How can students be immersed in “student life” if simply getting to uni is the biggest hurdle? I do not spend any more time than absolutely necessary on campus. Combine my commute from the western suburbs with a mental health condition that makes getting out of bed, let alone getting to class, hard enough on most days, and you’ve got a final year law and journalism student who has no emotional attachment to her university or its campus.


That’s not what I envisioned when I chose UNSW.

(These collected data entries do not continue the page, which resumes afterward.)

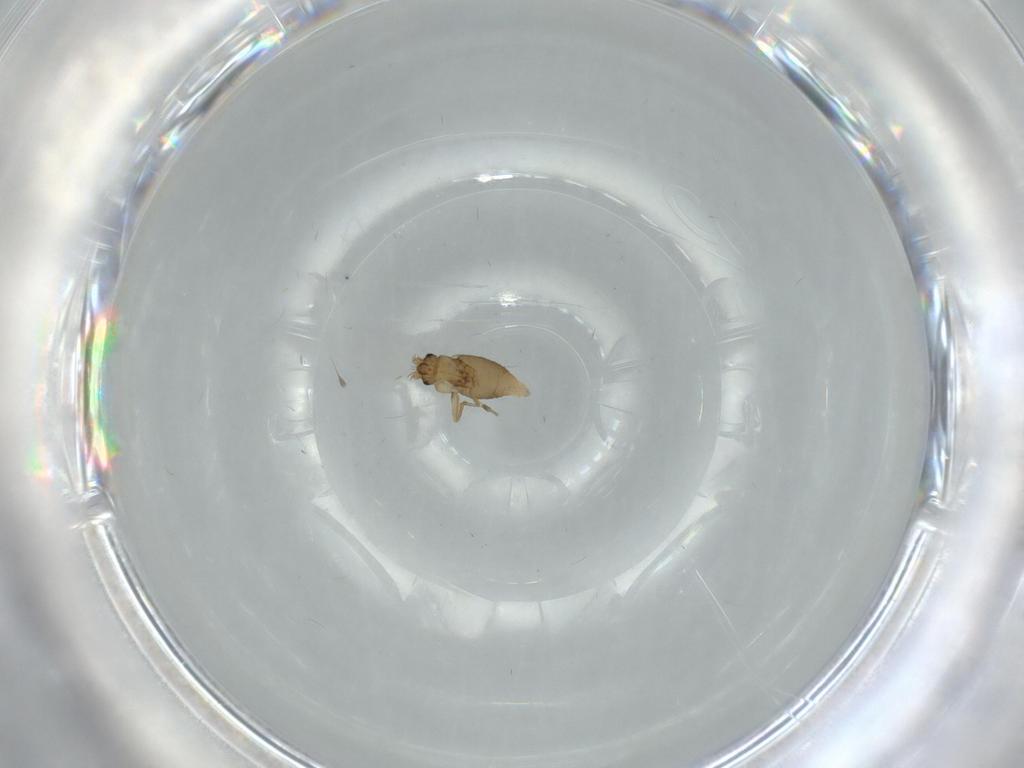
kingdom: Animalia
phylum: Arthropoda
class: Insecta
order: Diptera
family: Phoridae
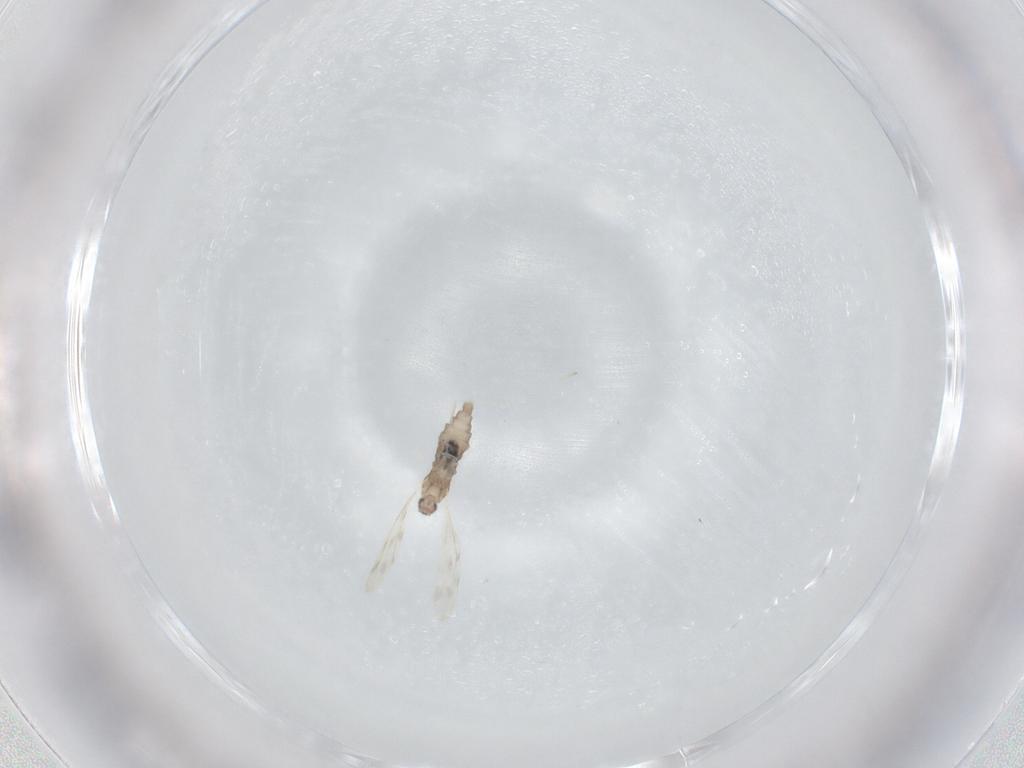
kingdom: Animalia
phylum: Arthropoda
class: Insecta
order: Diptera
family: Cecidomyiidae
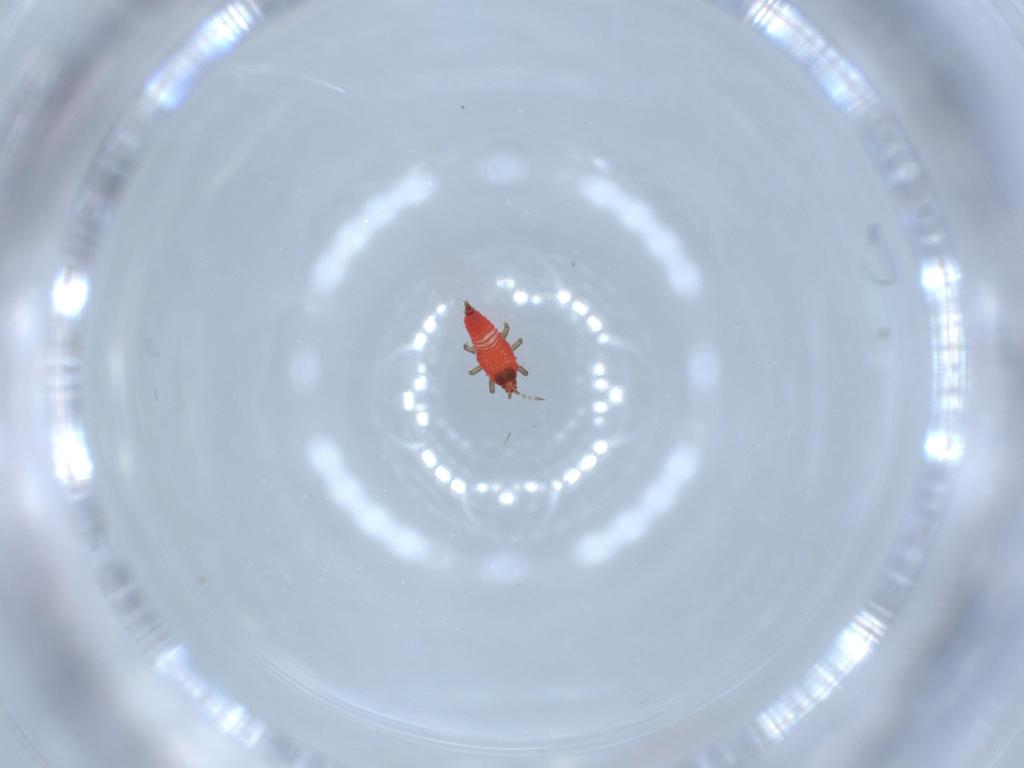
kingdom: Animalia
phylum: Arthropoda
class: Insecta
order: Thysanoptera
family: Phlaeothripidae
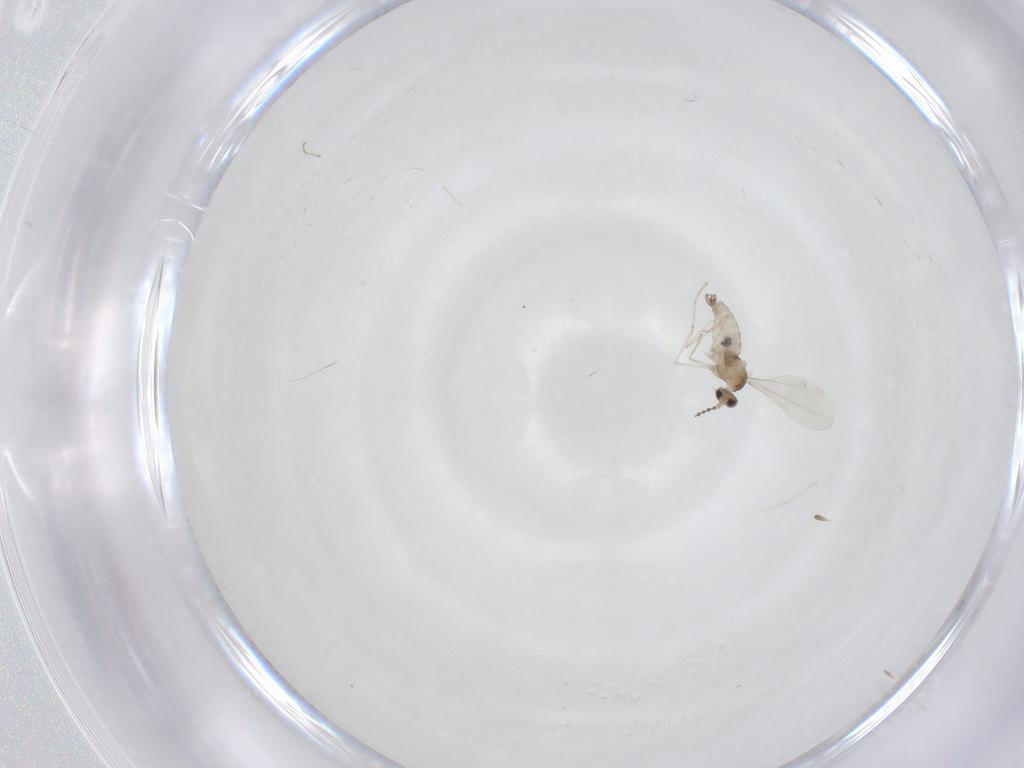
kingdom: Animalia
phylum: Arthropoda
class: Insecta
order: Diptera
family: Cecidomyiidae
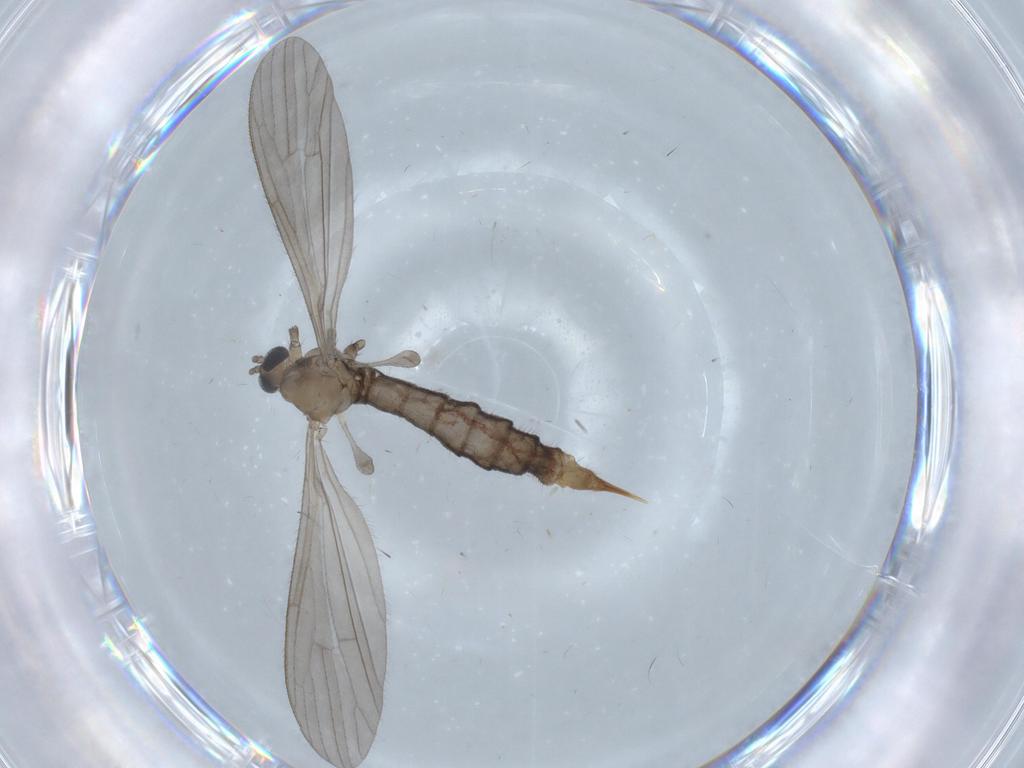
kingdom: Animalia
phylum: Arthropoda
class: Insecta
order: Diptera
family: Limoniidae
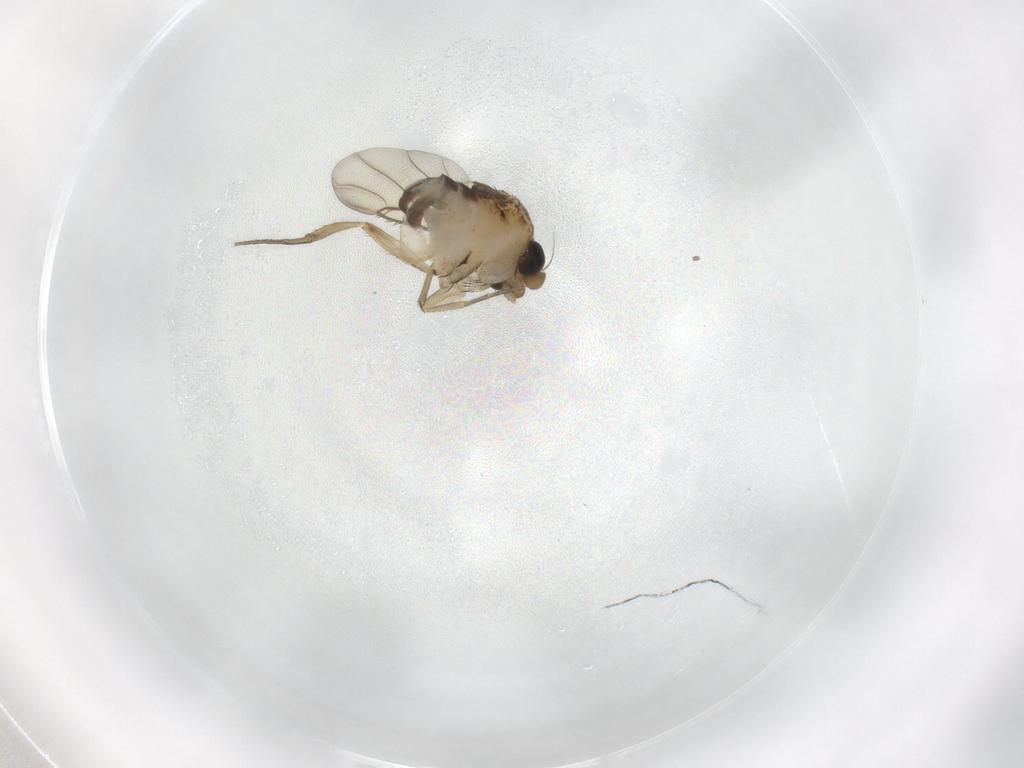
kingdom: Animalia
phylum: Arthropoda
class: Insecta
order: Diptera
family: Phoridae
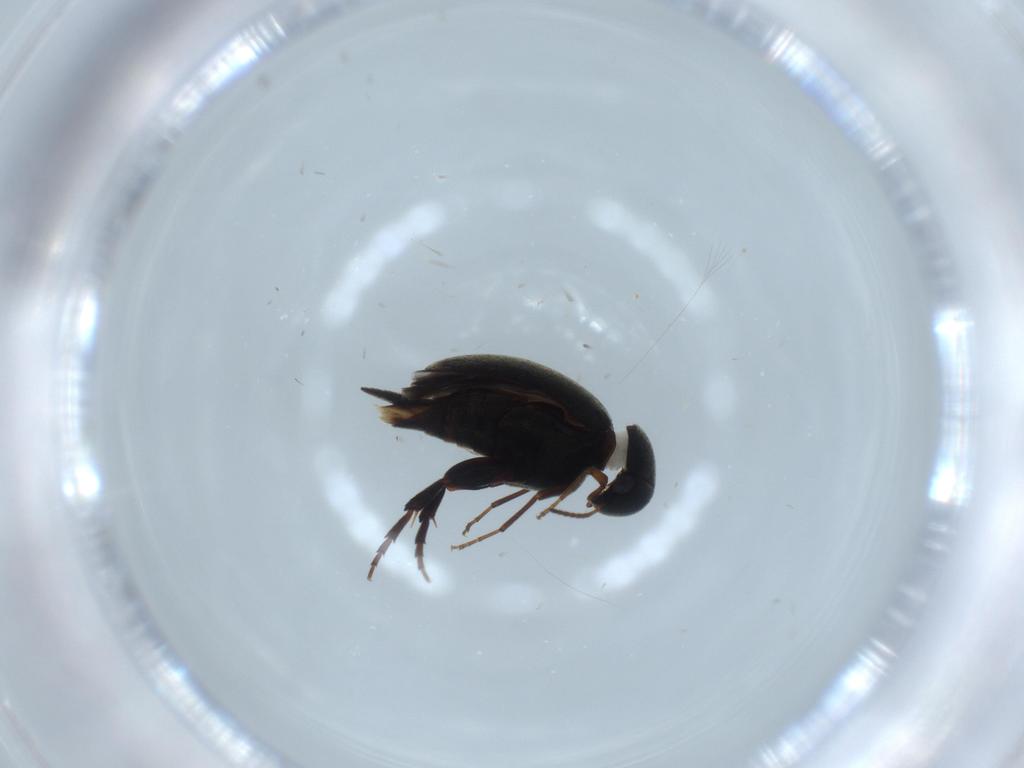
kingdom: Animalia
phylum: Arthropoda
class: Insecta
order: Coleoptera
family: Mordellidae
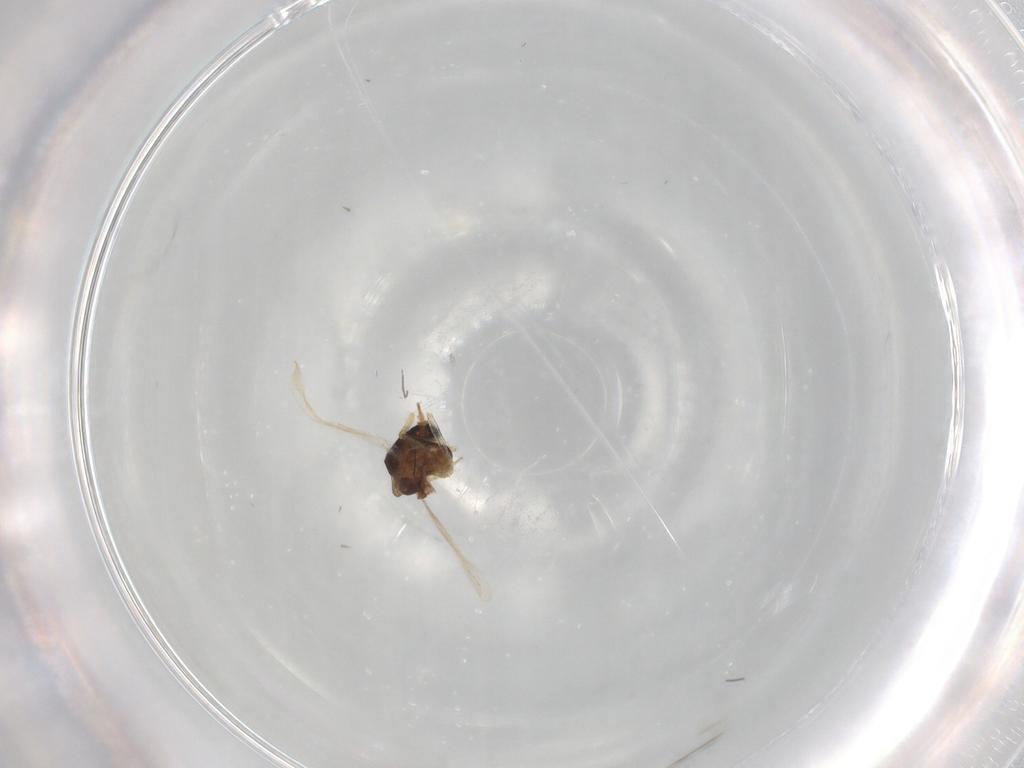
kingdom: Animalia
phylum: Arthropoda
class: Insecta
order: Diptera
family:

And I’m certainly not the worst off. I’m originally from Moss Vale, in NSW’s Southern Highlands, and I know multiple people who commute from there to UNSW, because they simply can’t afford to move out and live closer. The trains run every hour from Moss Vale, Bowral and Mittagong. It’s a one-hour train ride to Campbelltown, and a further hour on a new train to Central. Then, you’ve entered the war zone: the 891 line. Assuming fairy tales exist and everything goes to plan, it’s, at the very least, a two and a half hour trip. Factor in the 891 queue at Central, and up to an hour’s wait for a bus from UNSW back to the station, and you’ve got a six and a half hour round trip on your hands.


Somehow, I don’t think students in that position will be aiming for 100% attendance, or volunteering on campus, or attending Roundhouse parties. And that doesn’t just limit their experience of UNSW itself; it impacts friendships, makes group assignments logistically nightmarish and encourages exhaustion, stress and isolation.


If increased bus services aren’t enough, UNSW cannot ignore this. UNSW cannot ignore us.


Western Sydney University offers free shuttle buses for staff and students, servicing its Bankstown, Campbelltown, Hawkesbury, Parramatta and Penrith campuses.


For example, for the Parramatta campus, shuttles run every 15 minutes on weekdays (and every 30 minutes on a Saturday) between the city campus, north campus and south campus. These services run from 6:30am to 11:00pm on weekdays, and from 7:30am to 5:30pm on Saturdays.


Why can’t UNSW do the same between its Kensington campus and Central station, complementing the 891 services and implementing a solution to the demand (but lack of supply)?


This is my final year at UNSW.


I only have to put up with this bullshit for another seven months.


Trimesters won’t impact me.


But I care about these things, because it sets a precedent for what is an acceptable standard of university education, and what it means to go to a world-renowned institution. If I were completing my HSC this year, still in my small, rural hometown, weighing up which Sydney university I wanted to preference, there is no way I’d pick UNSW.


My degree is more than the name of the institution printed on that expensive piece of paper. And I fear that “quality of life” (particularly if you don’t live in the eastern suburbs or within a very close proximity to campus) and “UNSW” are quickly becoming incompatible.


So, get your shit together UNSW. Your reputation, your enrolments and your students’ welfare depend on it.